* **Task requirements**:
**a)** Translate this sentence from the record-collection excerpt below into Spanish: "Basically, guys couldn't come over to my house."
**b)** Set down, word for word, the part of the record-collection excerpt starting at "So anyway there" and ending at "to my house.".
--- Text segment Enclosed Below ---
Hi All,
Today’s post is a sneak peek of Writing Is My Drink: A Field Guide to Finding Your Own Voice. This unedited bit is from the chapter tentatively titled “Finding Your Tribe.”
Thanks for reading!
Theo
A bit from the middle of Chapter Nine: Finding Your Tribe
It was kind of like when I was in high school, and I felt this shiver of shame when a new friend would flip though my record collection—a 70’s rite of friendship, to be sure. There were cool-kid (read: cool boy) sanctioned albums that you were supposed to have—Led Zeppelin I,II, III and IV pop instantly to mind—and then there was my collection dating back to my first purchase (The Divine Miss M) to something more recent like the soundtrack to American Graffiti. I didn’t like Led Zeppelin or any of the other cool boy music. At all. Sure, I might have slowed danced in the basement of the United Church to “Stairway to Heaven” but that music never spoke to me. What was it about anyway? “There’s a lady who’s sure all that glitters is gold. And she’s buying a stairway to heaven.” Wha?? Even then—years before reading about what Gloria Steinem called “the click” you get when you realize something you’ve always taken for normal is, in fact, horrifically sexist, I felt a pre-feminist twinge whenever I heard Zeppelin. Maybe it had everything to do with my early and unrelenting distaste for the word lady.
So anyway there the new friend would be flipping past my safety albums kept at the front to keep up a veneer of cool: David Bowie’s Changes and Supertramp’s Crime of the Century. But it wouldn’t take long before you got into the really embarrassing stuff that I deeply and truly loved. We’re talking Gypsies, Tramps and Thieves, folks. The Supremes. Yes, bring it, Diana, bring it. We’re talking Al Stewart’s The Year of the Cat, an album I secretly memorized, that I swore held within it the secrets to all of adulthood. Joni Mitchell, absolutely. The Beach Boys: check. And yes, Billy Joel.
Basically, guys couldn’t come over to my house.
--- End of Enclosed Text segment ---
--- Recorded information Enclosed Below ---
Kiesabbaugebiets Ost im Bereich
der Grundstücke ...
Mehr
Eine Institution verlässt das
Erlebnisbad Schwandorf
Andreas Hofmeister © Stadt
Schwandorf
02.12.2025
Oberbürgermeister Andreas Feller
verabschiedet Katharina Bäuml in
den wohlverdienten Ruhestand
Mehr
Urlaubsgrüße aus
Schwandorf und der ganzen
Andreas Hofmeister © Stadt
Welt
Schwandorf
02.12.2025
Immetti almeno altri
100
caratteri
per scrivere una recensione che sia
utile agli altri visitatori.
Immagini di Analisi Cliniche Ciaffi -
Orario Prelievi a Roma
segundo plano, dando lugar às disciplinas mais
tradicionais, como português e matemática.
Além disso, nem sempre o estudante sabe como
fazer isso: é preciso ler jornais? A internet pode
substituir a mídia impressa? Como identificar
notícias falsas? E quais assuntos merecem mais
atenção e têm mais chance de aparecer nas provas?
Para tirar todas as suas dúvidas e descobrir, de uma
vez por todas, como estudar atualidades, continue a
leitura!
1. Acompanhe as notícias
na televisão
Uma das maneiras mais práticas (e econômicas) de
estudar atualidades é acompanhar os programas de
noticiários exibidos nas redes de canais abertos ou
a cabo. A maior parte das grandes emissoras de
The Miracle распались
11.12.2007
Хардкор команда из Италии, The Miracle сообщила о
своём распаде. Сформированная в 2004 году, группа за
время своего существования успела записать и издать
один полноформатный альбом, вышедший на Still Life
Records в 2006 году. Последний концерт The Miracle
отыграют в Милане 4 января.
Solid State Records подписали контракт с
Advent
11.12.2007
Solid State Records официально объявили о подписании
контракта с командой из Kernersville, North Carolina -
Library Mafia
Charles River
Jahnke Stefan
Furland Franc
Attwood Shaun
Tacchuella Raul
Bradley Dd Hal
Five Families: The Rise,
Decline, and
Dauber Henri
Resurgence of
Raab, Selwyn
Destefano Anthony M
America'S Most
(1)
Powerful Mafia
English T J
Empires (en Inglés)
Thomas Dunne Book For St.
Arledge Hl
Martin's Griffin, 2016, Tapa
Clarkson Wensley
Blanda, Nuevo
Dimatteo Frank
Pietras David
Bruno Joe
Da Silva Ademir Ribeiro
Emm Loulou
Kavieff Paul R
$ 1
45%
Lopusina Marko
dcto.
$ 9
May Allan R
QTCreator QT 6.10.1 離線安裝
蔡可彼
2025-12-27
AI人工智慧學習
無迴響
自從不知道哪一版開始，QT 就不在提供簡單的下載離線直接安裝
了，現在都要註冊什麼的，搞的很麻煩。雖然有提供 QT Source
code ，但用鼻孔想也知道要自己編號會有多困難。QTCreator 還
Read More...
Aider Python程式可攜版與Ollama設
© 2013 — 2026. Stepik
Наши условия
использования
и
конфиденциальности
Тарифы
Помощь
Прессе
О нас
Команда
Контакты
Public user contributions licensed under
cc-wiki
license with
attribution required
--- End of Enclosed Recorded information ---
* **Results of the exercise**:
**a)** Básicamente, los chicos no podían venir a mi casa.

**b)**
So anyway there the new friend would be flipping past my safety albums kept at the front to keep up a veneer of cool: David Bowie’s Changes and Supertramp’s Crime of the Century. But it wouldn’t take long before you got into the really embarrassing stuff that I deeply and truly loved. We’re talking Gypsies, Tramps and Thieves, folks. The Supremes. Yes, bring it, Diana, bring it. We’re talking Al Stewart’s The Year of the Cat, an album I secretly memorized, that I swore held within it the secrets to all of adulthood. Joni Mitchell, absolutely. The Beach Boys: check. And yes, Billy Joel.
Basically, guys couldn’t come over to my house.